■ What the task asks:
Starting at the line containing "Parafuso Estojo ASTM A193 B7ASTM A193" in the material below and stopping after the line containing "temperatura ou alta", write those lines out again, substituting "registros" for "válvulas" and leaving all else unchanged.

Transcribed page contents:
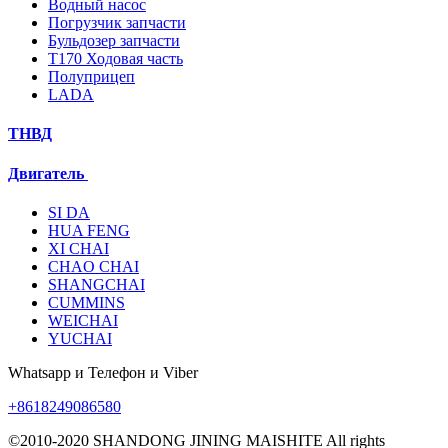
Водный насос
Погрузчик запчасти
Бульдозер запчасти
T170 Ходовая часть
Полуприцеп
LADA
ТНВД
Двигатель
SI DA
HUA FENG
XI CHAI
CHAO CHAI
SHANGCHAI
CUMMINS
WEICHAI
YUCHAI
Whatsapp и Телефон и Viber
+8618249086580
©2010-2020 SHANDONG JINING MAISHITE All rights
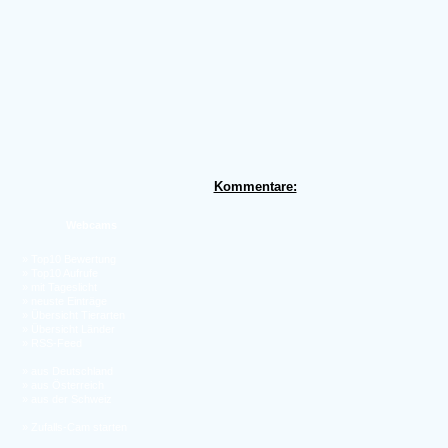
Kommentare:
Webcams
»
Top10 Bewertung
»
Top10 Aufrufe
»
mit Tageslicht
»
neuste Einträge
»
Übersicht Tierarten
»
Übersicht Länder
»
RSS-Feed
»
aus Deutschland
»
aus Österreich
»
aus der Schweiz
»
Zufalls-Cam starten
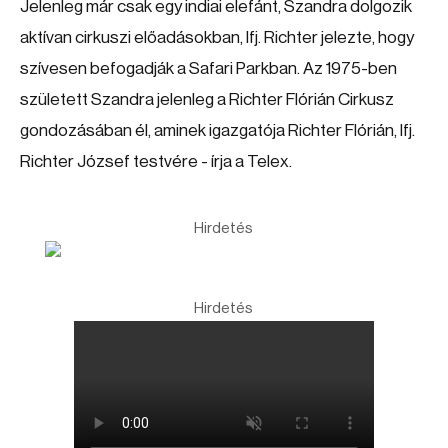
Jelenleg már csak egy indiai elefánt, Szandra dolgozik
aktívan cirkuszi előadásokban, Ifj. Richter jelezte, hogy
szívesen befogadják a Safari Parkban. Az 1975-ben
született Szandra jelenleg a Richter Flórián Cirkusz
gondozásában él, aminek igazgatója Richter Flórián, Ifj.
Richter József testvére - írja a Telex.
Hirdetés
Hirdetés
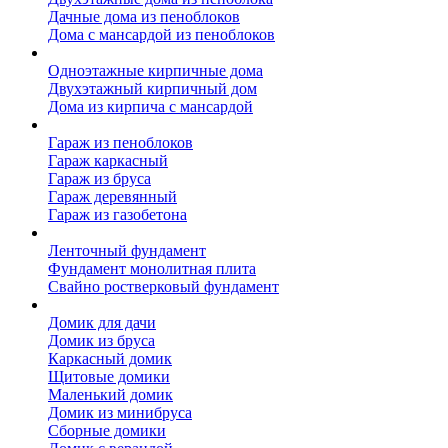
Дачные дома из пеноблоков
Дома с мансардой из пеноблоков
Дом из кирпича
Одноэтажные кирпичные дома
Двухэтажный кирпичный дом
Дома из кирпича с мансардой
Гаражи
Гараж из пеноблоков
Гараж каркасный
Гараж из бруса
Гараж деревянный
Гараж из газобетона
Фундамент для дома
Ленточный фундамент
Фундамент монолитная плита
Свайно ростверковый фундамент
Садовые дома
Домик для дачи
Домик из бруса
Каркасный домик
Щитовые домики
Маленький домик
Домик из минибруса
Сборные домики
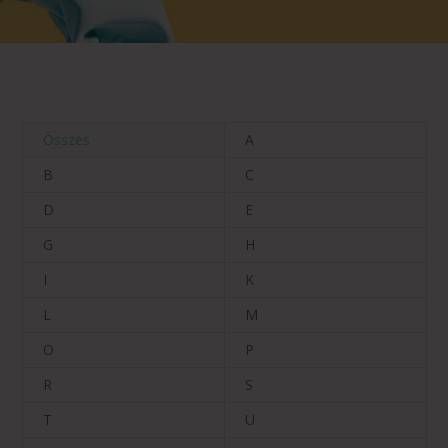
Összes
A
B
C
D
E
G
H
I
K
L
M
O
P
R
S
T
U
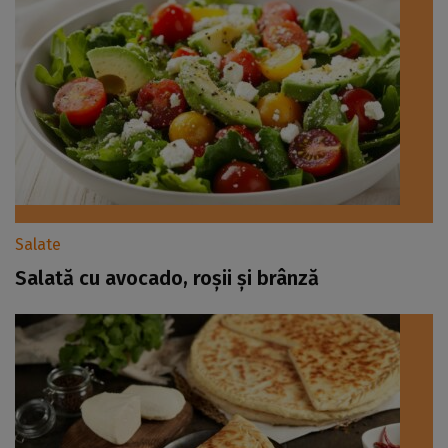
Salate
Salată cu avocado, roșii și brânză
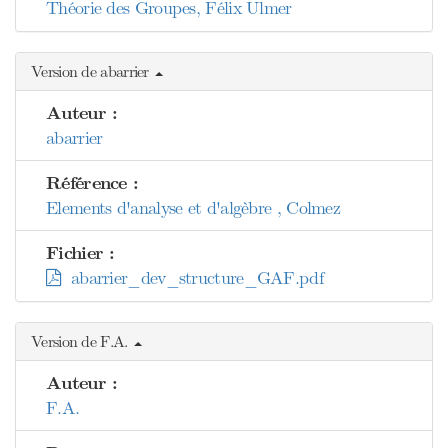
Théorie des Groupes, Félix Ulmer
Version de abarrier
Auteur :
abarrier
Référence :
Elements d'analyse et d'algèbre , Colmez
Fichier :
abarrier_dev_structure_GAF.pdf
Version de F.A.
Auteur :
F.A.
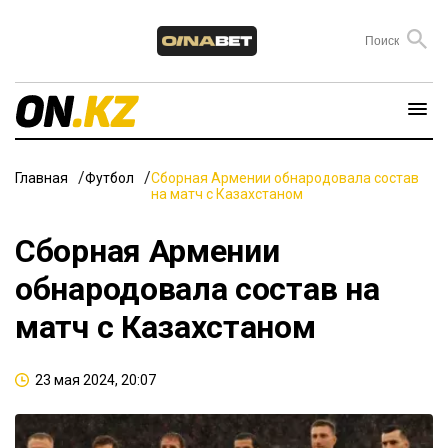
Главная
Футбол
Сборная Армении обнародовала состав
на матч с Казахстаном
Сборная Армении
обнародовала состав на
матч с Казахстаном
23 мая 2024, 20:07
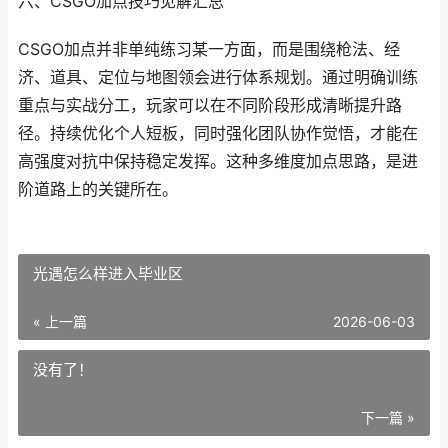
六、CSGO加点技巧见解汇总
CSGO加点并非单纯练习某一方面，而是围绕枪法、经
济、道具、定位与地图领会进行体系规划。通过明确训练
重点与实战分工，玩家可以在不同阶段形成清晰提升路
径。持续优化个人短板，同时强化团队协作觉悟，才能在
高强度对抗中保持稳定发挥。这种多维度加点思路，是进
阶道路上的关键所在。
光遇怎么样进入毕业区
« 上一篇
2026-06-03
没有了！
下一篇 »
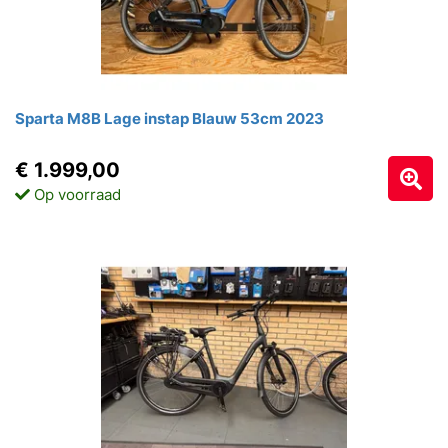
Sparta M8B Lage instap Blauw 53cm 2023
€ 1.999,00
Op voorraad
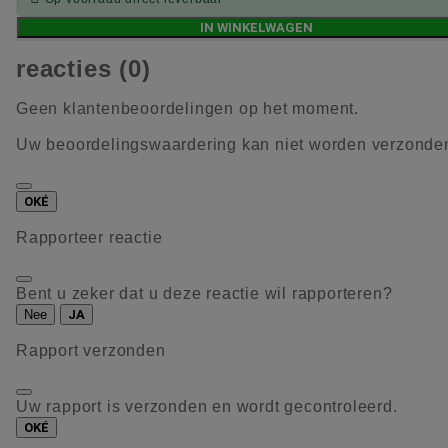
IN WINKELWAGEN
reacties (0)
Geen klantenbeoordelingen op het moment.
Uw beoordelingswaardering kan niet worden verzonde
OKÉ
Rapporteer reactie
Bent u zeker dat u deze reactie wil rapporteren?
Nee
JA
Rapport verzonden
Uw rapport is verzonden en wordt gecontroleerd.
OKÉ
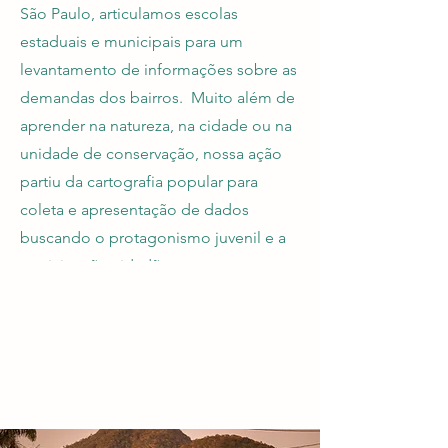
São Paulo, articulamos escolas
estaduais e municipais para um
levantamento de informações sobre as
demandas dos bairros. Muito além de
aprender na natureza, na cidade ou na
unidade de conservação, nossa ação
partiu da cartografia popular para
coleta e apresentação de dados
buscando o protagonismo juvenil e a
participação cidadã.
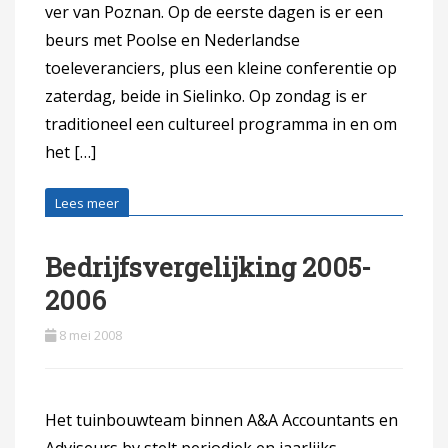
ver van Poznan. Op de eerste dagen is er een
beurs met Poolse en Nederlandse
toeleveranciers, plus een kleine conferentie op
zaterdag, beide in Sielinko. Op zondag is er
traditioneel een cultureel programma in en om
het […]
Lees meer
Bedrijfsvergelijking 2005-
2006
8 mei 2008
Het tuinbouwteam binnen A&A Accountants en
Adviseurs bv stelt periodiek en jaarlijks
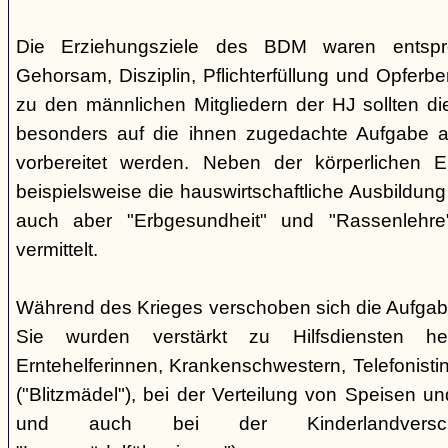
Die Erziehungsziele des BDM waren entsp
Gehorsam, Disziplin, Pflichterfüllung und Opferbe
zu den männlichen Mitgliedern der HJ sollten 
besonders auf die ihnen zugedachte Aufgabe a
vorbereitet werden. Neben der körperlichen E
beispielsweise die hauswirtschaftliche Ausbildu
auch aber "Erbgesundheit" und "Rassenlehr
vermittelt.
Während des Krieges verschoben sich die Aufga
Sie wurden verstärkt zu Hilfsdiensten h
Erntehelferinnen, Krankenschwestern, Telefonisti
("Blitzmädel"), bei der Verteilung von Speisen 
und auch bei der Kinderlandversc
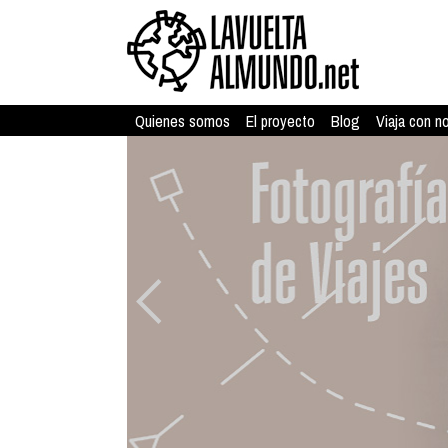
Quienes somos
El proyecto
Blog
Viaja con n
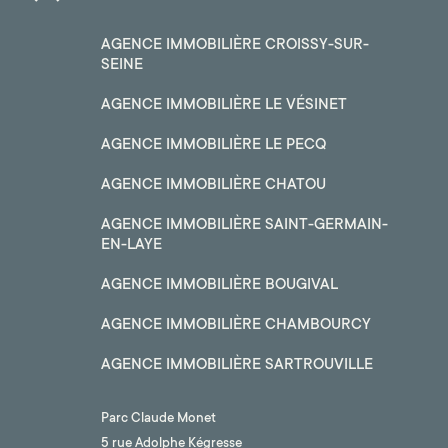
AGENCE IMMOBILIÈRE CROISSY-SUR-
SEINE
AGENCE IMMOBILIÈRE LE VÉSINET
AGENCE IMMOBILIÈRE LE PECQ
AGENCE IMMOBILIÈRE CHATOU
AGENCE IMMOBILIÈRE SAINT-GERMAIN-
EN-LAYE
AGENCE IMMOBILIÈRE BOUGIVAL
AGENCE IMMOBILIÈRE CHAMBOURCY
AGENCE IMMOBILIÈRE SARTROUVILLE
Parc Claude Monet
5 rue Adolphe Kégresse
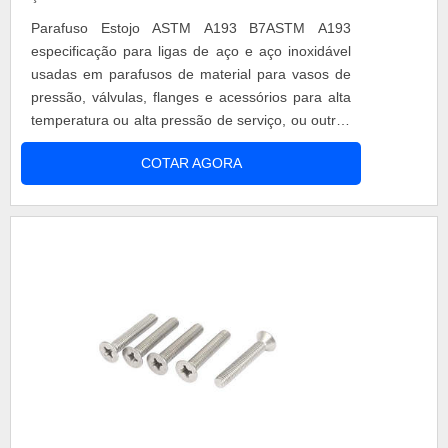
Parafuso Estojo ASTM A193 B7ASTM A193
especificação para ligas de aço e aço inoxidável
usadas em parafusos de material para vasos de
pressão, válvulas, flanges e acessórios para alta
temperatura ou alta pressão de serviço, ou outras
classes de fins especiais de aplicações severas,
COTAR AGORA
incluindo aços ferríticos e aços inoxidáveis,
austeníticos B5 e B8, e assim por diante. A
seleção irá depender de condições de concepção,
de serviço, propriedades me....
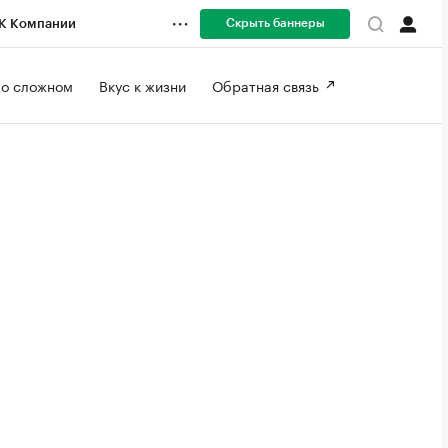
Скрыть баннеры
К Компании
 о сложном 
Вкус к жизни 
Обратная связь 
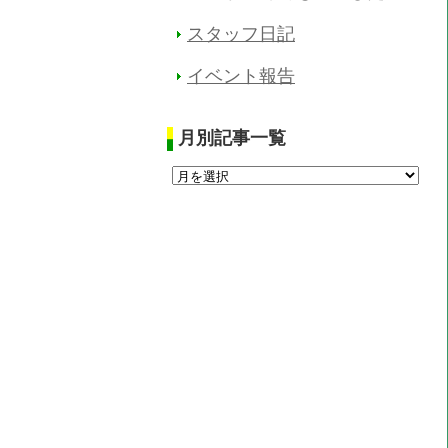
スタッフ日記
イベント報告
月別記事一覧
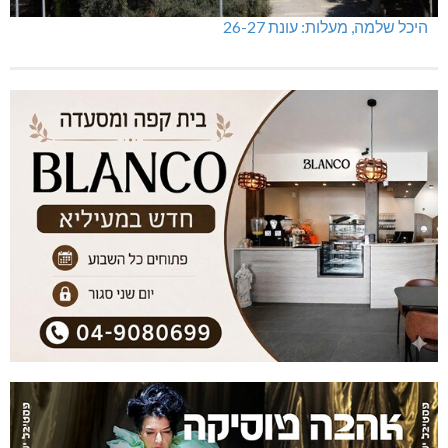
היכל שלמה, מעלות: עונת 26-27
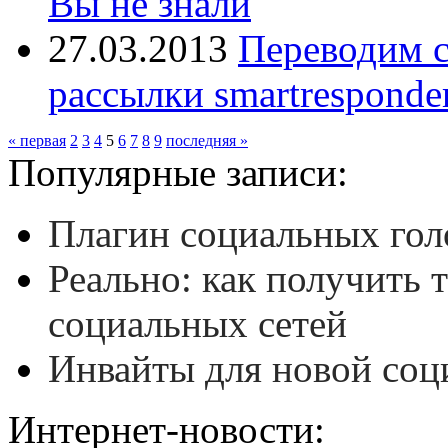
Вы не знали
27.03.2013
Переводим с
рассылки smartresponde
« первая
2
3
4
5
6
7
8
9
последняя »
Популярные записи:
Плагин социальных гол
Реально: как получить 
социальных сетей
Инвайты для новой соц
Интернет-новости:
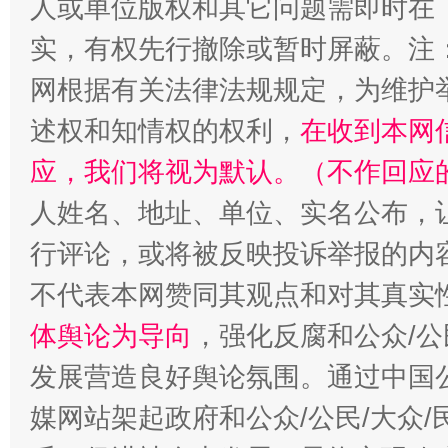
人或单位版权和其它问题需即时在
实，有权先行撤除或暂时屏蔽。注
网根据有关法律法规规定，为维护
扯下公款旅游的“隐身衣”
如何以同
述权和知情权的权利，
在收到本网
应，我们将视为默认。（不作回应
人姓名、地址、单位、实名公布，让
行评论，或将被反映投诉举报的内
不代表本网赞同其观点和对其真实
体舆论为导向
，强化反腐和公众/公
“蜀中异人”王建安的艺术幻境
发展营造良好舆论氛围。通过中国公
媒网站架起政府和公众/公民/大众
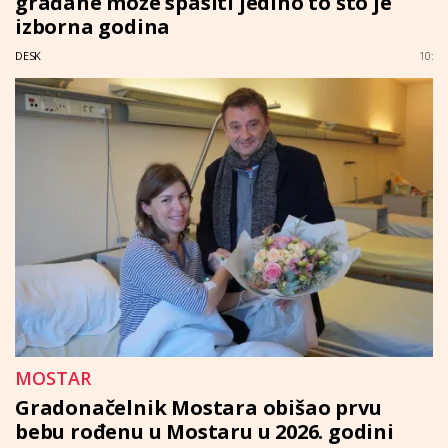
građane može spasiti jedino to što je
izborna godina
DESK
10:
MOSTAR
Gradonačelnik Mostara obišao prvu
bebu rođenu u Mostaru u 2026. godini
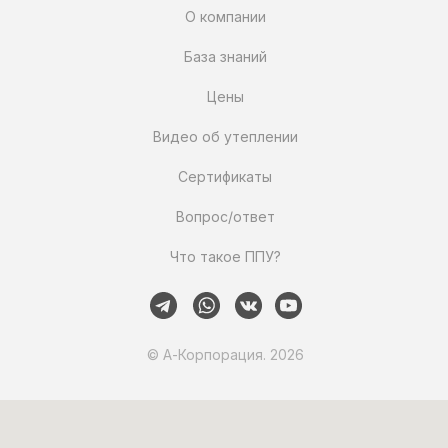
О компании
База знаний
Цены
Видео об утеплении
Сертификаты
Вопрос/ответ
Что такое ППУ?
© А-Корпорация. 2026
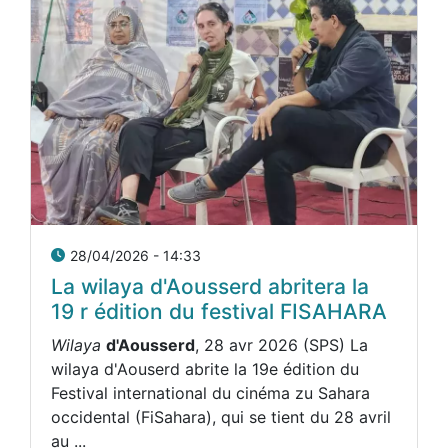
28/04/2026 - 14:33
La wilaya d'Aousserd abritera la
19 r édition du festival FISAHARA
Wilaya
d'Aousserd
, 28 avr 2026 (SPS) La
wilaya d'Aouserd abrite la 19e édition du
Festival international du cinéma zu Sahara
occidental (FiSahara), qui se tient du 28 avril
au ...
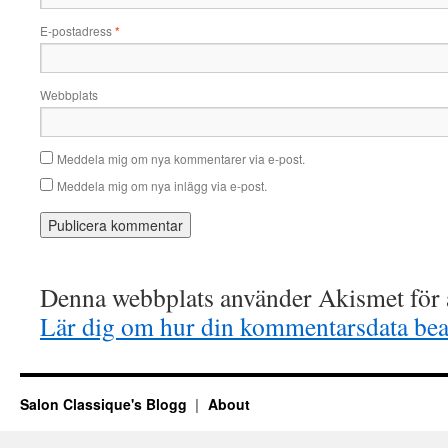
E-postadress
*
Webbplats
Meddela mig om nya kommentarer via e-post.
Meddela mig om nya inlägg via e-post.
Denna webbplats använder Akismet för a
Lär dig om hur din kommentarsdata bea
Salon Classique's Blogg
About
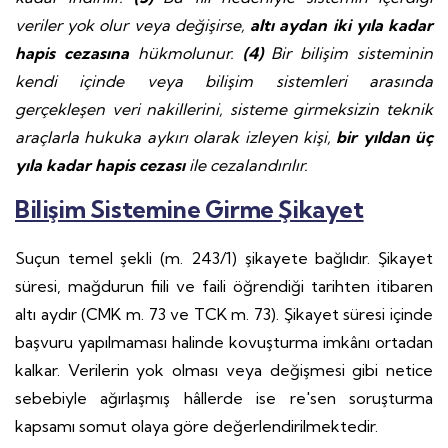
veriler yok olur veya değişirse,
altı aydan iki yıla kadar
hapis cezasına
hükmolunur.
(4)
Bir bilişim sisteminin
kendi içinde veya bilişim sistemleri arasında
gerçekleşen veri nakillerini, sisteme girmeksizin teknik
araçlarla hukuka aykırı olarak izleyen kişi,
bir yıldan üç
yıla kadar hapis cezası
ile cezalandırılır.
Bilişim Sistemine Girme Şikayet
Suçun temel şekli (m. 243/1) şikayete bağlıdır. Şikayet
süresi, mağdurun fiili ve faili öğrendiği tarihten itibaren
altı aydır (CMK m. 73 ve TCK m. 73). Şikayet süresi içinde
başvuru yapılmaması halinde kovuşturma imkânı ortadan
kalkar. Verilerin yok olması veya değişmesi gibi netice
sebebiyle ağırlaşmış hâllerde ise re'sen soruşturma
kapsamı somut olaya göre değerlendirilmektedir.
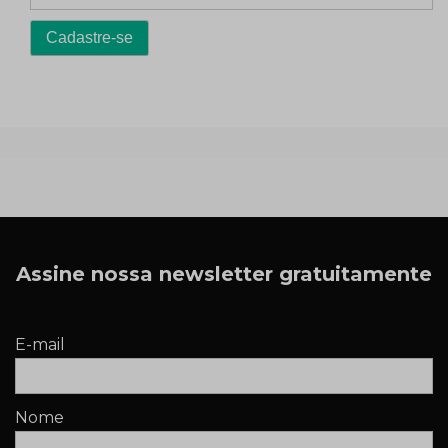
Assine nossa newsletter gratuitamente
E-mail
Nome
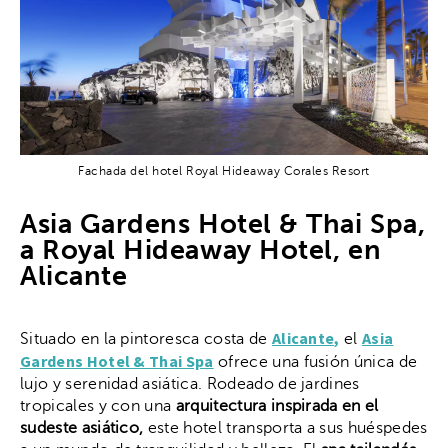
Fachada del hotel Royal Hideaway Corales Resort
Asia Gardens Hotel & Thai Spa,
a Royal Hideaway Hotel, en
Alicante
Alicante,
Asia
Situado en la pintoresca costa de
el
Gardens Hotel & Thai Spa
ofrece una fusión única de
lujo y serenidad asiática. Rodeado de jardines
tropicales y con una
arquitectura inspirada en el
sudeste asiático,
este hotel transporta a sus huéspedes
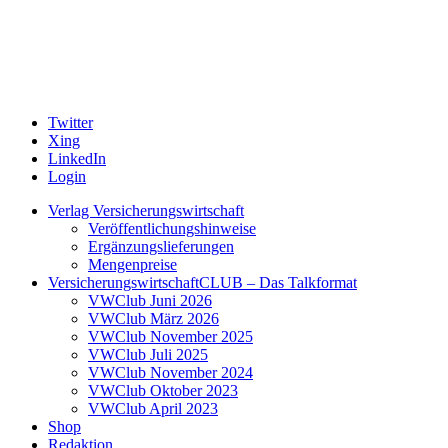
Twitter
Xing
LinkedIn
Login
Verlag Versicherungswirtschaft
Veröffentlichungshinweise
Ergänzungslieferungen
Mengenpreise
VersicherungswirtschaftCLUB – Das Talkformat
VWClub Juni 2026
VWClub März 2026
VWClub November 2025
VWClub Juli 2025
VWClub November 2024
VWClub Oktober 2023
VWClub April 2023
Shop
Redaktion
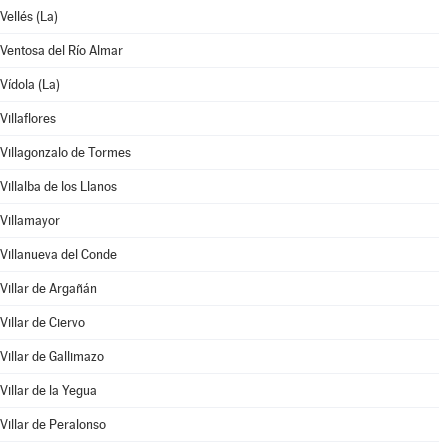
Vellés (La)
Ventosa del Río Almar
Vídola (La)
Villaflores
Villagonzalo de Tormes
Villalba de los Llanos
Villamayor
Villanueva del Conde
Villar de Argañán
Villar de Ciervo
Villar de Gallimazo
Villar de la Yegua
Villar de Peralonso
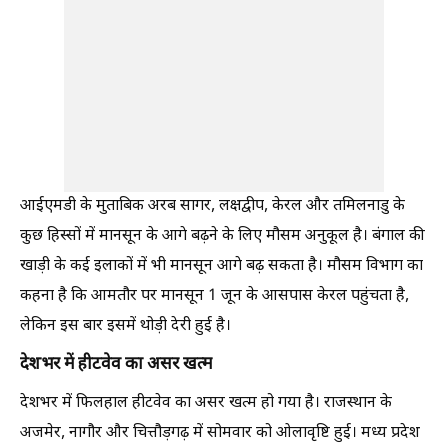
आईएमडी के मुताबिक अरब सागर, लक्षद्वीप, केरल और तमिलनाडु के
कुछ हिस्सों में मानसून के आगे बढ़ने के लिए मौसम अनुकूल है। बंगाल की
खाड़ी के कई इलाकों में भी मानसून आगे बढ़ सकता है। मौसम विभाग का
कहना है कि आमतौर पर मानसून 1 जून के आसपास केरल पहुंचता है,
लेकिन इस बार इसमें थोड़ी देरी हुई है।
देशभर में हीटवेव का असर खत्म
देशभर में फिलहाल हीटवेव का असर खत्म हो गया है। राजस्थान के
अजमेर, नागौर और चित्तौड़गढ़ में सोमवार को ओलावृष्टि हुई। मध्य प्रदेश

■ Result of this exercise:
Parafuso Estojo ASTM A193 B7ASTM A193
especificação para ligas de aço e aço inoxidável
usadas em parafusos de material para vasos de
pressão, registros, flanges e acessórios para alta
temperatura ou alta pressão de serviço, ou outras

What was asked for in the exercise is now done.